Many explanations exist for this odious treatment by Caucasians. Even before Texas sought independence from Mexico, the line had been drawn in the sand. Cultural and racial conflict immediately surfaced once Anglos migrated to Mexican Texas. Anglos encountered Mexicans, a group comprised in small part of European-Spaniard blood but a larger population of pure Indian and mestizo blood. Only a few years after the independence of Texas, a prominent U.S. senator vigorously objected to the inclusion by annexation of a “mixed blood” group of “colored” persons (Weber 1973, 135, 137).


These racial differences worsened after the 1848 treaty of peace. The “greaser” label became a frequent depiction of the Mexican people (Bender et al. 2008, 3). Worse, this obnoxious term even became engraved in California’s Anti-Vagrancy Act of 1855, also known as the “Greaser Act,” which described “greasers” as the “issue of Spanish or Indian blood” (Gonzales-Day 2006, 24–26). The new Anglo residents in the West extended little or no respect to non-Anglos, even to those Californios who were not only better educated but also wealthier, at least for a while, than the new Caucasian residents of the region (Pitt 1966, 202).

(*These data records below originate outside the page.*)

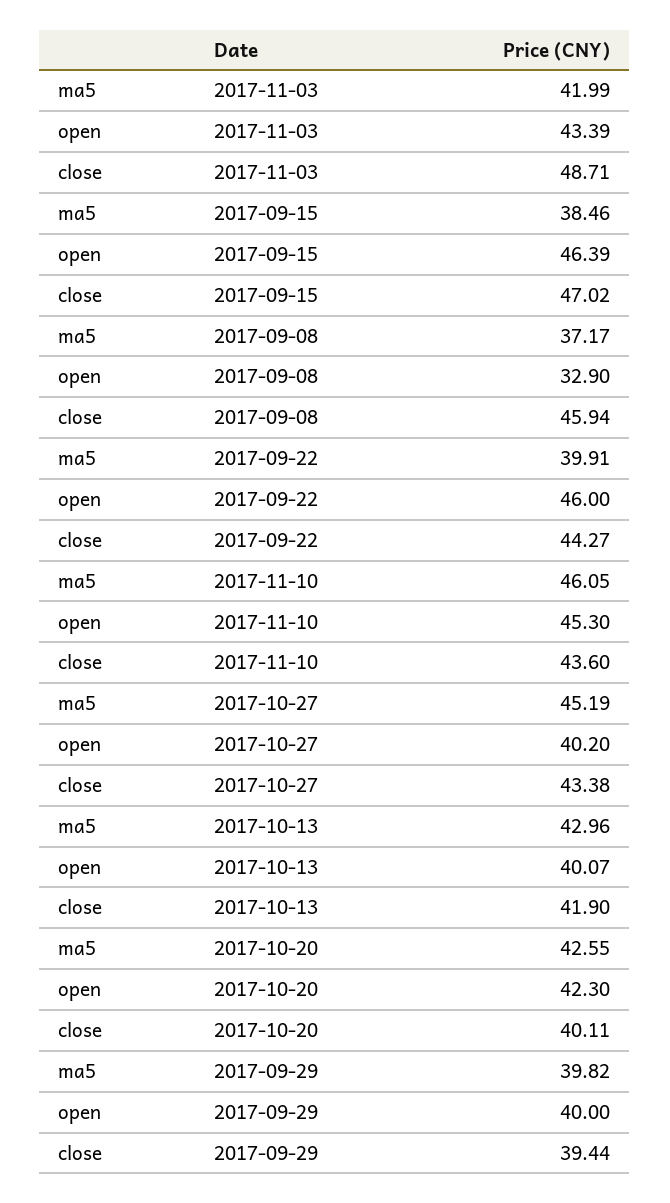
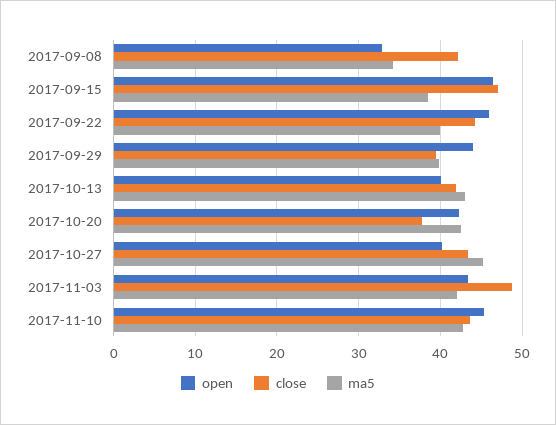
  {
    "ma5": {
      "2017-11-03": 41.99,
      "2017-09-15": 38.46,
-     "2017-09-08": 37.17,
+     "2017-09-08": 34,
      "2017-09-22": 39.91,
-     "2017-11-10": 46.05,
+     "2017-11-10": 43,
      "2017-10-27": 45.19,
      "2017-10-13": 42.96,
      "2017-10-20": 42.55,
      "2017-09-29": 39.82
    },
    "open": {
      "2017-11-03": 43.39,
      "2017-09-15": 46.39,
      "2017-09-08": 32.9,
      "2017-09-22": 46,
      "2017-11-10": 45.3,
      "2017-10-27": 40.2,
      "2017-10-13": 40.07,
      "2017-10-20": 42.3,
-     "2017-09-29": 40
+     "2017-09-29": 44
    },
    "close": {
      "2017-11-03": 48.71,
      "2017-09-15": 47.02,
-     "2017-09-08": 45.94,
+     "2017-09-08": 42,
      "2017-09-22": 44.27,
      "2017-11-10": 43.6,
      "2017-10-27": 43.38,
      "2017-10-13": 41.9,
-     "2017-10-20": 40.11,
+     "2017-10-20": 38,
      "2017-09-29": 39.44
    }
  }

In the Arizona Territory, another conquered area, the white population filed a “Protest Against Union of Arizona with New Mexico” in 1906 before Congress in an effort to avoid combined statehood. Citing the racial and linguistic differences between the people of Arizona and New Mexico, the Arizona whites emphasized that Arizonans are 95 percent “Americans,” a code word for whites (U.S. Commission on Civil Rights 1972, 76–82). This exclusionary construction, since time immemorial, has left U.S. Latinos out of the competition for full citizenship benefits.